## To do
• 1. In the text on training and recovery facts and myths, what drop in muscular strength did one study report from static stretching before training?
• 2. Carry on the text on training and recovery facts and myths, starting after its last line.

## Text block
--

Fact: Foam Rolling is a useful recovery tool. 

Foam rolling has been shown to decrease perceived pain after use. Although its effects on ROM are generally short lived, allowing athletes to mentally feel fresher after training can have long term benefits in attitude and effort toward training.


Fact: Static Stretching pre exercise can decrease performance.

Static stretching before exercise has been shown to decrease muscular power/strength, with one study reporting a 30% decrease in muscular strength before training. While Static stretching may provide benefits in recovery, it is not optimal to perform pre exercise.


Fact: Individualised ‘sleep hygiene’ improves sleep quality and recovery. 

Building a consistent sleep routine that fits with an individuals lifestyle can ensure adequate sleep is had each night. Sleep hygiene has been shown to increase sleep quality, allowing our bodies and mind to better recover.


Myth: My deload or taper should be easy.

A deload/taper is predominantly a decrease in the total volume within training sessions, although intensity levels remain high throughout this period. We may have dropped to 1x gym session for the week, and our session may look a lot smaller, but a good intent is still required to perform come gameday.


Myth: Doing less in my taper will throw me out of routine and I won’t perform as well.

--

## Entries taken from a dataset
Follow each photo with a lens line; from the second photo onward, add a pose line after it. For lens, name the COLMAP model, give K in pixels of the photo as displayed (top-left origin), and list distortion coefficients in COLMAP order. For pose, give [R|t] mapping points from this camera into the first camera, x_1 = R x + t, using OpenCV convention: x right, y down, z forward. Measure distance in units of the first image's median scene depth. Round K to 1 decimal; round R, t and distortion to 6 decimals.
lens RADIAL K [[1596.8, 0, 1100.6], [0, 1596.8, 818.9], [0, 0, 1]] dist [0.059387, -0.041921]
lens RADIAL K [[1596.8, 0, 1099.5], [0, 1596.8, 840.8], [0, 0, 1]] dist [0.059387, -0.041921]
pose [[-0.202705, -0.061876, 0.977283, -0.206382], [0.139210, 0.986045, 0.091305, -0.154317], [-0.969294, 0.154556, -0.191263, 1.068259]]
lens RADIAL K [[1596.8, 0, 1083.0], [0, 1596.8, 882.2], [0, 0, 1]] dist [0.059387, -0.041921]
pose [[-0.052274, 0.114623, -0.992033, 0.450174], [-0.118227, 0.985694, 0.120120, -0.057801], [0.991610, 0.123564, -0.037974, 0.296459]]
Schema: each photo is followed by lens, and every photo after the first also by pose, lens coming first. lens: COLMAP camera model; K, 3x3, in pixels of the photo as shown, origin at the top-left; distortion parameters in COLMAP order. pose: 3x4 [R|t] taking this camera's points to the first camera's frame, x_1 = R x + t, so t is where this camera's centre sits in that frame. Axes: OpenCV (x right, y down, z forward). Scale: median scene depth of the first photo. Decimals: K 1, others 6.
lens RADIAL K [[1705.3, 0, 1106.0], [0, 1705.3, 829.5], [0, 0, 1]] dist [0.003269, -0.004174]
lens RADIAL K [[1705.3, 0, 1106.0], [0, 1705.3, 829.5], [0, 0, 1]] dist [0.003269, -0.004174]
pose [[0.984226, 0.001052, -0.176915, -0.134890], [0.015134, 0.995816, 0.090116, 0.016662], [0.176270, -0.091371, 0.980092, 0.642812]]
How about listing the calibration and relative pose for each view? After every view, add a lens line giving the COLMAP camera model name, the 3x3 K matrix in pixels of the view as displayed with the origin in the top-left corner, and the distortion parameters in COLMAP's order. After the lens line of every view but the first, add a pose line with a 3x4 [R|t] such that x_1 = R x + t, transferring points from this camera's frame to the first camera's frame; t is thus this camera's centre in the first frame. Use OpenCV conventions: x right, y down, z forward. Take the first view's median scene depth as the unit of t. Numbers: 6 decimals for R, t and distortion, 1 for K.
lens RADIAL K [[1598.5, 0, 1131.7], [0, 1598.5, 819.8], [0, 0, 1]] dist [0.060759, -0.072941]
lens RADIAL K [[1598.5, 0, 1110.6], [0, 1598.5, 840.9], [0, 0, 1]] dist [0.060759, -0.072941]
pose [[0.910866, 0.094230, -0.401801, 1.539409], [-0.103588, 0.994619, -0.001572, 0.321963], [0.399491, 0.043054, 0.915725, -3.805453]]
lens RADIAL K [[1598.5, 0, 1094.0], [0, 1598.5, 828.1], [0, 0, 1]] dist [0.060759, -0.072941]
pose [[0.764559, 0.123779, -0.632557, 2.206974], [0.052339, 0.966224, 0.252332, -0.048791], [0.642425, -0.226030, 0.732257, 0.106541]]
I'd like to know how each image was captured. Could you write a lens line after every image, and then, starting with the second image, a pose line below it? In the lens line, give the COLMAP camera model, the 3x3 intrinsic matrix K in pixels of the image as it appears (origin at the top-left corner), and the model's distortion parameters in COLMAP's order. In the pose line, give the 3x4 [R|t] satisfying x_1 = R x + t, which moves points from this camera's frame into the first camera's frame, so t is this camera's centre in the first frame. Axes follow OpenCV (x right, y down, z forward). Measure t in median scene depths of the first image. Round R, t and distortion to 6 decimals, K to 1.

--

## Responses by item number
• 1. A 30% decrease.

• 2.
As much as we want to keep approaching our training with a want to improve, it is necessary to decrease our volume prior to races/events to ensure we are in peak condition and able to perform at your best. You may feel lazy, but your body will thank you.


Myth: I will lose my strength gains if I do a deload.

As good as we may feel, and as much as we may feel like we’re getting better, regular deload weeks/sessions need to be in place to make sure we allow our bodies to rest, adapt to our training, and avoid long term stress that may result in injury. More often than not, we will come back stronger following our deload.


Myth: I need to stretch to be flexible. 

While there are instances where our lack of flexibility is caused by a restriction in muscle length, it is also possible that our lack of flexibility is caused by our nervous system and poor motor control. While some may find benefit in stretching, building strength and control through our muscles’ full ROM will give the most benefit in lasting flexibility, and we are technically stretching under load while doing so (use it or lose it does apply!)